▶ [Aim of the exercise] This exercise calls for every record to be returned exactly, with pictures removed.

++++++++

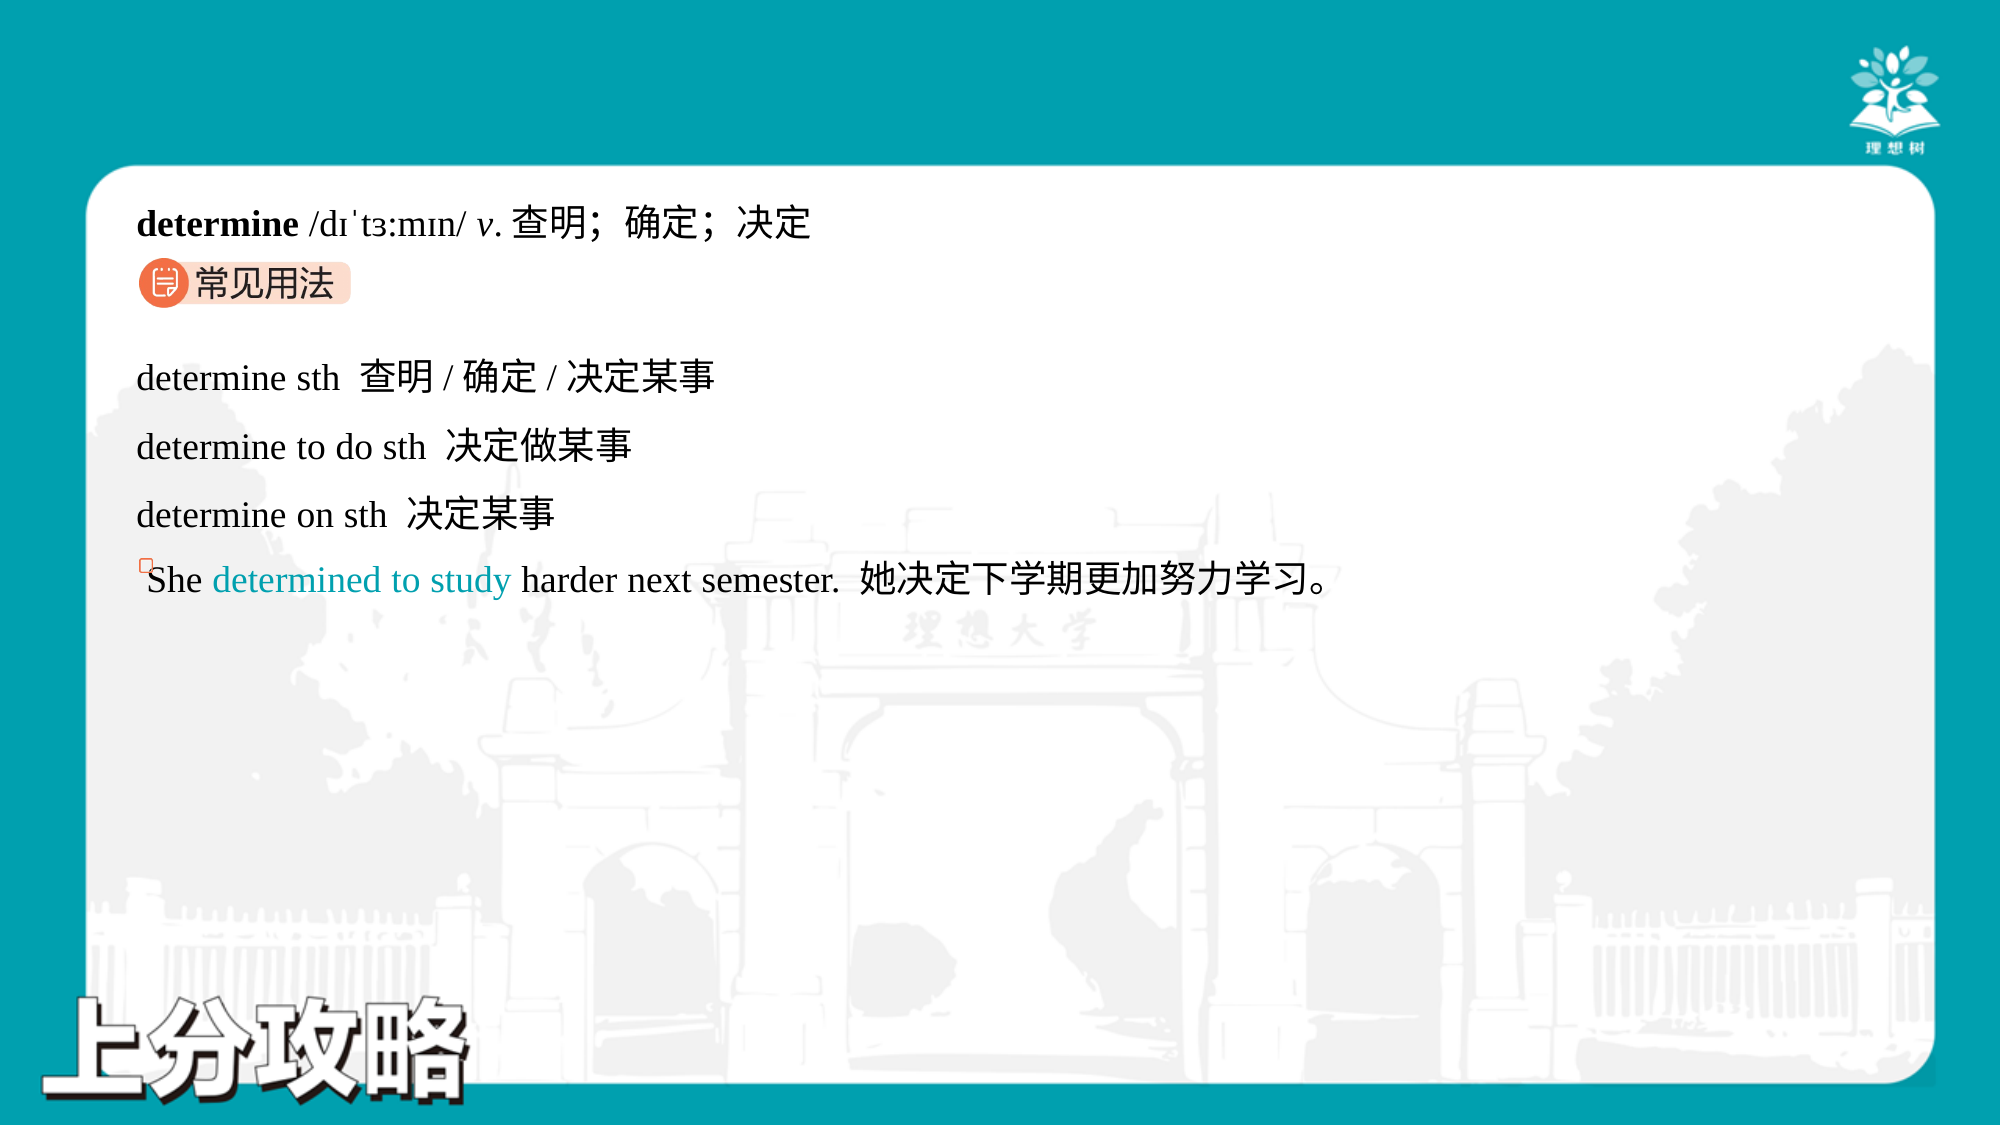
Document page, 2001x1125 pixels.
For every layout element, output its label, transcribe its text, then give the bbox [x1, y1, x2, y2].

text_box determine /dɪˈtɜ:mɪn/ v.查明；确定；决定#1 [136, 177, 1865, 236]
text_box determine sth 查明/确定/决定某事 determine to do sth 决定做某事 determine on sth 决定某事 She determined to study harder next semester. 她决定下学期更加努力学习。#6 [136, 329, 1865, 593]
picture [0, 0, 2000, 1125]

++++++++

▶ [Finished task]
Document page, 2001x1125 pixels.
For every layout element, output its label, transcribe its text, then give the bbox [x1, y1, x2, y2].

text_box determine /dɪˈtɜ:mɪn/ v.查明；确定；决定#1 [136, 177, 1865, 236]
text_box determine sth 查明/确定/决定某事 determine to do sth 决定做某事 determine on sth 决定某事 She determined to study harder next semester. 她决定下学期更加努力学习。#6 [136, 329, 1865, 593]
picture [0, 0, 2000, 1125]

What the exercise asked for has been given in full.